ARTE ISTANBUL Sanat Merkezi – FEVZİ KARAKOÇ – Dünyanın Görüldüğü Yer



FEVZİ KARAKOÇ

Dünyanın Görüldüğü Yer

04 Nisan – 04 Mayıs 2013

basın bülteni

Sanatçı Fevzi Karakoç'un " Dünyanın Görüldüğü Yer " isimli solo sergisi 4 Nisan- 4 Mayıs 2013 tarihler arasında Arte İstanbul Sanat Merkezinde sanat severlerle  bulusacak.
  
Karakoç'un ilk dönem eserlerinden son dönem eserlerine kadar uzanan yolculuğunda Ortadoğu coğrafyasının birbirine benzer görünen farklı tarihsel dönemlerinin  izini sürmek mümkün.

Sanatçı'nın  daha önceki sergilerinde izlediğimiz, gizemli, büyülü dünyasının kesfetmeye bu sergisinde de  devam ediyoruz. Farklı dönem resim ve heykellerde Karakoç, gerçek ve masalsı yolculuklarından derlediği imgeleri konusturuyor: At figürlerine nar ve limonlar eslik ediyor,  Minyatürlerinden, esintiler getiriyor.

Karakoç'un sanatı imgeler üzerine. Bu imgeler, sadece resimsel değil, siirlerden, masallardan, Anadolu efsanelerinden  besleniyor. Her resmin kendi öyküsü var; bir öyküden doğmak yerine, olusum sürecinde kendilerine özgü bir öykü olusturmuslar.

Orta Asya inancına göre "at" bereket, medeniyet güç, cesaret  ve zenginlik sunmustur. Karakoç bize bu gelenekleri renklerle ve masumiyetle sunmaktadır.

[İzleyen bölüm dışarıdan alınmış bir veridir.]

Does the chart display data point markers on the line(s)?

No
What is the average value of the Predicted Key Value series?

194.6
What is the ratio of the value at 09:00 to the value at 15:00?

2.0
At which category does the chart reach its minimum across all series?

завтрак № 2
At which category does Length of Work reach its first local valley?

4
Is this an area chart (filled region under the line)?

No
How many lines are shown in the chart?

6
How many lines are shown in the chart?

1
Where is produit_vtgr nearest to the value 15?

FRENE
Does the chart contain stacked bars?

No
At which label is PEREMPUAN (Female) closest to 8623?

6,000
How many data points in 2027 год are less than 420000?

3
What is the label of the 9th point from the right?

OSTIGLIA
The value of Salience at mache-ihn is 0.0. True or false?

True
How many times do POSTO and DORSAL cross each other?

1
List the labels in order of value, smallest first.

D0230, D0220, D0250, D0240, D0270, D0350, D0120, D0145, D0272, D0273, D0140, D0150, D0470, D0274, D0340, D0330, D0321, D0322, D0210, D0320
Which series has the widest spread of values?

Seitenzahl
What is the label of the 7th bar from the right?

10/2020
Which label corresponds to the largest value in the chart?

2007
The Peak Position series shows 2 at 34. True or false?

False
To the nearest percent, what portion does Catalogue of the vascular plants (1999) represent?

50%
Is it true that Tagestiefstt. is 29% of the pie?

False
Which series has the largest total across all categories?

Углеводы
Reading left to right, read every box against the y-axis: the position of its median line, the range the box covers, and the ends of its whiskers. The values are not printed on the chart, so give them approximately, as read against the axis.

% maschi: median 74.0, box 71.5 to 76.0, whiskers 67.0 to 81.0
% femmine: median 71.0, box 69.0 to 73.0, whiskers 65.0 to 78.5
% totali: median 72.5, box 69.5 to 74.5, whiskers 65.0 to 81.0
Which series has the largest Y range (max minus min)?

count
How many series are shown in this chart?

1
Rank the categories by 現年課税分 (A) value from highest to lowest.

Sanatçının bu sergisinde yer alan eserleri,  yalın bir anlatım dili, sade bir ifade ve durgun renklere sahiptir. Bu gerçekliği inceden inceye isleyen sanatçı bizim baska bir noktaya, öteye geçmemizi sağlar. Bir çok eserinde görülen derin bir kuskuyla karsıladığı imgelerini hiç elestirmeden devralmasıyla, sonunda imgelerine hükmetmis oluyor. İzleyiciye  herhangi bir içerik sunmaktan da önce bütün kanıları bir yana atma sorumluluğuyla yüzyüze bırakıyor. Önce anlamak zorunda olmadıkları sey  anlasılır geliyor.

Karakoç  "Dünyanın Görüldüğü Yer" adını tasıyan sergisinde içinde kaybolduğu uçsuz bucaksız coğrafyasının bir bir hikayelerini anlatıyor.

Murathan Mungan, Fevzi Karakoç hakkında yazdığı ve bu sergiye de ismini veren “Dünyanın Görüldüğü Yer” isimli yazısının ikinci bölümünde, Karakoç’un eserlerini şöyle anlatıyor:

"Bozkırda kaybolmus atlar da öyle.
Konakladıkları resmin iklimine yalnızca hızlarını bırakıyorlar.
Birbirlerine karısarak hızlarını bırakıyorlar.
Bozkırın kumunda, ovanın sisinde kaybolmus, zor seçilen atlar gelip geçiyorlar resmin içinden, tekrar aynı resme dönsek bakacağız yerlerinde değiller. Kum, sis, leke kalmıs yerlerinde.
Bulmaya çalıstıkları sey neyse, baskalarının gözü için kaybolmusluklarını unutturuyor onlara. Rüzgâra kilitlenmisler, kendi rüzgârlarına.
Kimi zaman aynı koyaktan dağılacakları dört yönle birlikte varlar. Toplanıp dağıldıkları yerden çıkmak üzereler yola.
Kendi coğrafyasından dünyaya bakanların sağlam zamanları, sağlam zeminleri, sağlam durusları görünüyor bu yolculukta.
Bütün dünya en iyi oradan görülür. Buna ben de inanıyorum."